▶ **TASK 1**
In the race chip sale thread, how many modes does the chip let the user toggle between?
▶ **TASK 2**
Pick up the race chip sale thread from its last line and carry it on.

# Race chip RS +35 hp +44 torquefor sale 200$



## Arelvitta13 (Apr 23, 2018)

good option for some seasoning to the otherwise painful engine. Three modes to toggle
Through bluetooth operated. I got all original packaging, serial number Incase you’d like to reprogram the chip at a later time. 200$ tri state meet up


----------



## Havox (Mar 8, 2017)

I'm interested if you're willing to ship to 95624.


----------



## Cashmoney1902 (May 26, 2018)

Where are you located?


----------



## pabz707 (Mar 31, 2018)

What octane fuel is required?


----------



## Zem4243 (Mar 8, 2018)

▶ **EXTRACTED INFORMATION**
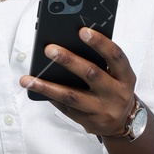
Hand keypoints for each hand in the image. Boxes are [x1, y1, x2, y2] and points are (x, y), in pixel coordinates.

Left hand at [18, 26, 136, 138]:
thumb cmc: (116, 89)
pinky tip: (35, 88)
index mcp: (125, 76)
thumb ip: (101, 60)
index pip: (115, 56)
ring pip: (72, 96)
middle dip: (69, 60)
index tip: (82, 30)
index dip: (100, 43)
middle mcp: (116, 93)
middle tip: (49, 49)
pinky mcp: (88, 121)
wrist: (123, 122)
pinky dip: (49, 96)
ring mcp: (102, 109)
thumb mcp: (117, 74)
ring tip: (28, 79)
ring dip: (47, 86)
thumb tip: (70, 41)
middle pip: (91, 74)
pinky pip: (65, 107)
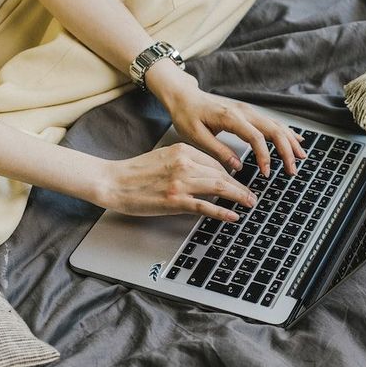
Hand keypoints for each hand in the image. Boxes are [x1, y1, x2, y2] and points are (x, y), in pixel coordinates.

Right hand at [97, 143, 255, 220]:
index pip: (215, 163)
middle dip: (241, 187)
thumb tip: (207, 175)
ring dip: (238, 197)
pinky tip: (233, 216)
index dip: (231, 175)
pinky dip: (222, 211)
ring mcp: (180, 182)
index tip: (240, 183)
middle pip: (222, 175)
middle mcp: (184, 164)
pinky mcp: (175, 200)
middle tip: (252, 196)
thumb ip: (186, 163)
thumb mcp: (164, 157)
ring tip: (249, 204)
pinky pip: (205, 206)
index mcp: (182, 150)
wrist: (112, 182)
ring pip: (219, 187)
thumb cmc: (136, 172)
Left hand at [148, 63, 305, 176]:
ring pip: (276, 125)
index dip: (265, 156)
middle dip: (286, 151)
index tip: (266, 172)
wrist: (184, 95)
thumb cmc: (186, 114)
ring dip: (290, 142)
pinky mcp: (249, 113)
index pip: (256, 137)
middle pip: (273, 130)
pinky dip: (285, 132)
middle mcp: (244, 112)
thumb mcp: (195, 136)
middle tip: (292, 170)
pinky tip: (296, 140)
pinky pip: (272, 122)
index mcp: (231, 117)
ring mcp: (248, 111)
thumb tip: (237, 166)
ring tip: (300, 158)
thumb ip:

▶ **REPLY 1**
Three.

▶ **REPLY 2**
Arelvitta13 said:


> good option for some seasoning to the otherwise painful engine. Three modes to toggle
> Through bluetooth operated. I got all original packaging, serial number Incase you’d like to reprogram the chip at a later time. 200$ tri state meet up


Ill take it off your hands 


Sent from my iPhone using Tapatalk


----------



## Arelvitta13 (Apr 23, 2018)

pabz707 said:


> What octane fuel is required?


Can use regular


----------



## Arelvitta13 (Apr 23, 2018)

Long Island New York zipcode- 11716


----------



## Arelvitta13 (Apr 23, 2018)

Havox said:


> I'm interested if you're willing to ship to 95624.



SOLD cool people.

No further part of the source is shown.